= East Mauch Chunk, Pennsylvania =

East Mauch Chunk is a former independent borough in Carbon County, Pennsylvania, United States. Located along the east bank of the Lehigh River on the opposite bank from the town business district, it was part of Northeastern Pennsylvania.

Originally in the former Township of Mauch Chunk, the Court of Quarter Sessions of the Peace of Carbon County, Pennsylvania, incorporated land on both sides of the Lehigh River into the Borough of Mauch Chunk by decree of January 26, 1850, which became effective January 31, 1850. On January 21, 1854, an Act of Assembly was approved by Governor William Bigler incorporating that portion of the Borough of Mauch Chunk to the northeast of the center line of the Lehigh River into a separate borough by the name of the Borough of East Mauch Chunk.

On February 16, 1954, the Boroughs of Mauch Chunk and East Mauch Chunk entered into an agreement to hold a referendum on May 18, 1954, to determine if the boroughs should be consolidated as the Borough of Jim Thorpe. The referendum was approved by wide margins, with voters in the Borough of Mauch Chunk voting 1026 in favor to 90 against, and the Borough of East Mauch Chunk voting 1179 in favor to 109 against. As of January 3, 1955, the two boroughs were united.

==Geography==
The neighborhood is located along the eastern left bank of the Lehigh River on the opposite bank from the Jim Thorpe business district. Situated on a gently rising slope of Bear Mountain, and its street grid is arrayed along either side of PA 903 which proceeds almost due northeast roughly parallel to the south-facing escarpment of Bear Mountain to connect with Albrightsville and originates across the bridge joining the neighborhood with Jim Thorpe's business district and Tees into US 209. By the 1790s, the area above the Lehigh Gap was being regularly penetrated by pioneers, and logging companies, in the face of the developing energy crisis, began small scale operations. Sitting to south of the dominant height of Broad Mountain across the Lehigh from where the Nesquehoning Creek crashes into the Lehigh in direct opposition, their confluence skews off at right angles to both in a wide mile long 'slack water pool' that sits between railyards on both banks and was the historic divide between the Mauch Chunk sides. Today's town, Jim Thorpe consisting of both halves is joined by a bridge, which was not so in the earliest days.

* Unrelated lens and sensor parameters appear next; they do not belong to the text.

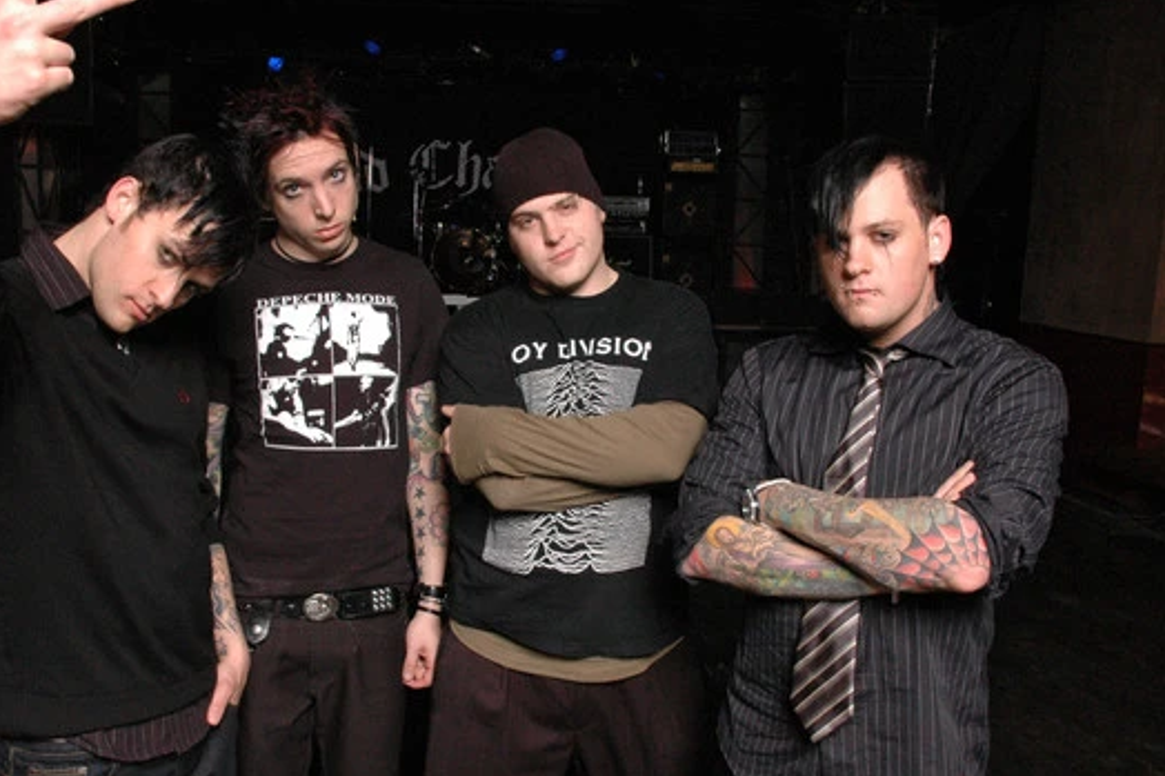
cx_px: 511
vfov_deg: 39.9
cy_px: 434
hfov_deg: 57.1
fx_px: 1068
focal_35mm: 33
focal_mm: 18
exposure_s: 1/125
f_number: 13
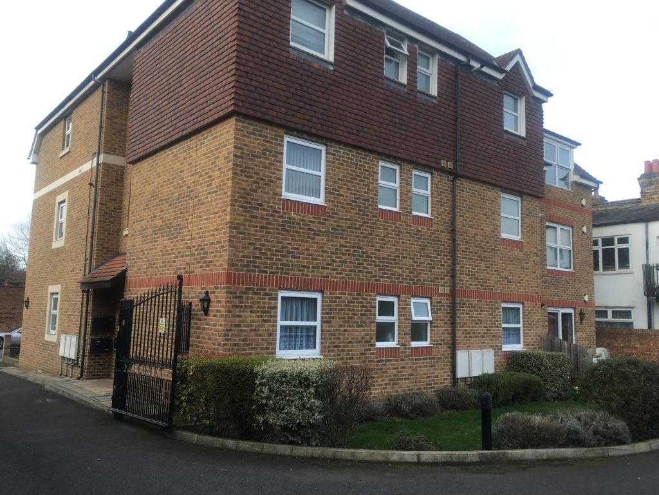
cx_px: 330
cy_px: 248
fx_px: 552
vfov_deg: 48.2
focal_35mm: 29
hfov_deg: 61.7
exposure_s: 1/146
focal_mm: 4.15
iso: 25
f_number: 2.2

East Mauch Chunk had a bridge crossing the Lehigh Gorge above the railroad tracks of the Beaver Meadow Railroad, Lehigh Valley Railroad, and the Lehigh & Susquehanna Railroad giving access to the resort Inn above the picturesque Glen Onoko Falls. The land of East Mauch Chunk above the cut bank of the river floodplain slopes gradually up and away to the northeast from the river, and homeowners have a beautiful view supporting the region's nickname.

East Mauch Chunk was occupied first by European pioneering employees of the Lehigh Coal Mine Company in the early 1790s as a logging camp supporting the building of coal arks on the bank below and after Lausanne was settled, such crews timbering and boat building stayed at the Landing Tavern (and Inn) across the river along the Lausanne-Nescopeck Turnpike toll house at Lausanne Landing, then in 1818 became suburb of the Lehigh Coal & Navigation Company's fast growing activities, then found active growth as a railroad company town servicing the left bank rail yards of the Beaver Creek Railroad and Mining Company, then the successor Lehigh Valley Railroad founded in the 1870s.

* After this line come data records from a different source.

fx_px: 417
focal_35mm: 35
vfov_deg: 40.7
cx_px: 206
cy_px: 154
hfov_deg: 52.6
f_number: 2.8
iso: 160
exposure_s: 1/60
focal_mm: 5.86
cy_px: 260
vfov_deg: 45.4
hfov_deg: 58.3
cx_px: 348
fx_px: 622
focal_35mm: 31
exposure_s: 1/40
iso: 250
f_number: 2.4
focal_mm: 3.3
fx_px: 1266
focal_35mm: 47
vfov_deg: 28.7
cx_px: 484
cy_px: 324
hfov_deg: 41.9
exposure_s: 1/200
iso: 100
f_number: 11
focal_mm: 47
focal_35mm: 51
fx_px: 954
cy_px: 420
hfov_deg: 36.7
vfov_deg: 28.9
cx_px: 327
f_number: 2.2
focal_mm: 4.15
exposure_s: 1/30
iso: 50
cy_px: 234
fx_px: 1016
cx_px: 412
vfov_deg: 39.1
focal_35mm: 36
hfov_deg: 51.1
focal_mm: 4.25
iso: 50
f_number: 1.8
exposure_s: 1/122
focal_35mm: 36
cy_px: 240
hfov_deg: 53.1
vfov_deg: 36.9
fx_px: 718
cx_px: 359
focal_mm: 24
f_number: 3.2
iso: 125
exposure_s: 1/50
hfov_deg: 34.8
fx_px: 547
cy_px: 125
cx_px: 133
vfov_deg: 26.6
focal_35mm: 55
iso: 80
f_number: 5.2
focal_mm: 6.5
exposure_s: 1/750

Today the village is primarily a bedroom community and also a tourist waypoint as the southern entrance to Lehigh Gorge State Park; among other traffic, white water rafting and water sports sporting companies shuttle tourists into and through the community. The Norfolk Southern Railroad and Reading Blue Mountain and Northern Railroads still utilize the rail yard along the foot of Bear Mountain which towers above the town to the east and south. Mount Pisgah towering above Mauch Chunk Creek through the town's business district, as it splits into Pisgah Ridge and Nesquehoning Mountain and the flanking ridgelines of Mahoning Mountain to the south and Broad Mountain to the north are all seen nearly end on from East Mauch Chunk, making for a scenic vista in nearly any direction.